The key, then, in providing these touchpoints is to offer a few clues without giving up the whole game. That’s because a fleeting lack of understanding breeds the sort of deeply satisfying “aha” moments the Renwick Gallery made its signature during its blockbuster Spring show “WONDER,” which drew more than 700,000 visitors.

“There’s that moment when viewers realize that these spikes or these weird shapes or these colors begin to mean something in relationship to one another,” Viviano says.

In curating around “Global Cities,” Atkinson kept the sanctity of that “aha” moment in mind. “It just has to draw you in,” he says. “I think that ‘aha’ moment is the thing that keeps people coming back to the museum.
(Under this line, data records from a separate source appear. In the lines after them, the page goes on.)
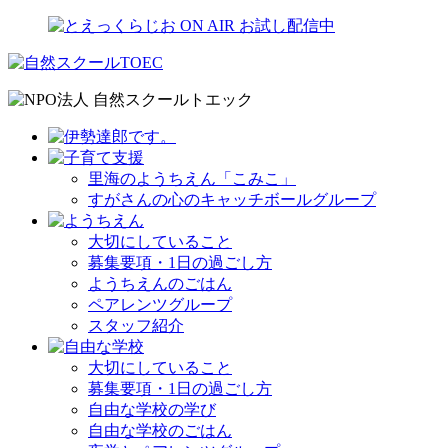
里海のようちえん「こみこ」
すがさんの心のキャッチボールグループ
大切にしていること
募集要項・1日の過ごし方
ようちえんのごはん
ペアレンツグループ
スタッフ紹介
大切にしていること
募集要項・1日の過ごし方
自由な学校の学び
自由な学校のごはん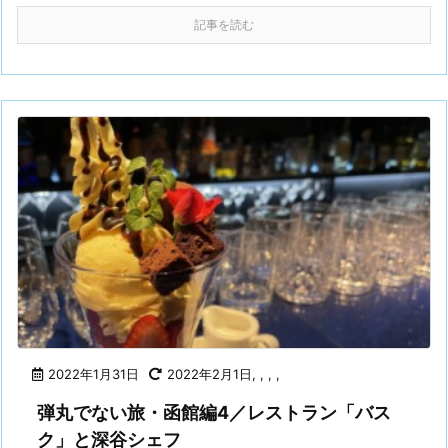
記事を読む
2022年1月31日
2022年2月1日
,
,
,
,
弾丸でない旅・函館編4／レストラン「バス
ク」と深谷シェフ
It’s the enlightening moment that sort of shifts their thinking; that’s the reason that they come.”

For her, it’s all about varying “the ease with which people understand what that ‘aha’ moment is.”
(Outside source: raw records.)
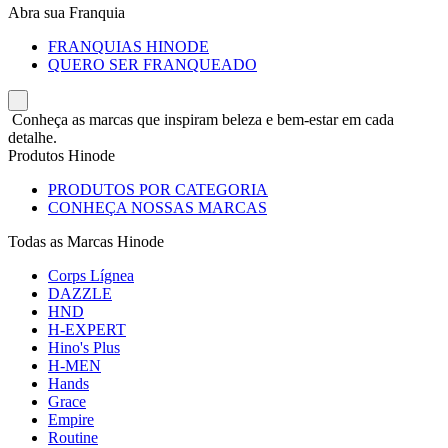
Abra sua Franquia
FRANQUIAS HINODE
QUERO SER FRANQUEADO
Conheça as marcas que inspiram beleza e bem-estar em cada
detalhe.
Produtos Hinode
PRODUTOS POR CATEGORIA
CONHEÇA NOSSAS MARCAS
Todas as Marcas Hinode
Corps Lígnea
DAZZLE
HND
H-EXPERT
Hino's Plus
H-MEN
Hands
Grace
Empire
Routine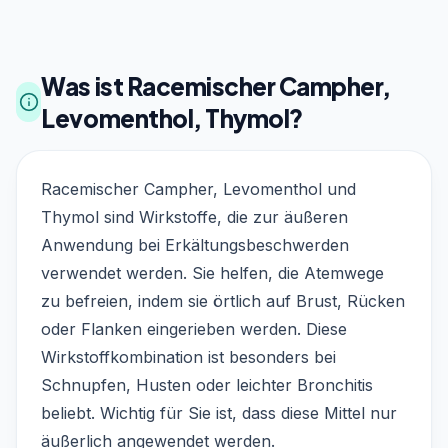
Was ist Racemischer Campher,
Levomenthol, Thymol?
Racemischer Campher, Levomenthol und
Thymol sind Wirkstoffe, die zur äußeren
Anwendung bei Erkältungsbeschwerden
verwendet werden. Sie helfen, die Atemwege
zu befreien, indem sie örtlich auf Brust, Rücken
oder Flanken eingerieben werden. Diese
Wirkstoffkombination ist besonders bei
Schnupfen, Husten oder leichter Bronchitis
beliebt. Wichtig für Sie ist, dass diese Mittel nur
äußerlich angewendet werden.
“It’s important to run that gamut to have some things that people get very simply and walk up to and understand,” she says. “It’s also important to have some deeper, longer conversations.”

“Norwood’s is probably the more difficult and deep of the pieces that are here. But I think it really adds a dimension to the show.”

Visions and Revisions: Renwick Invitational 2016 runs through Jan. 8 at the Renwick Gallery, 17th Street & Pennsylvania Avenue NW.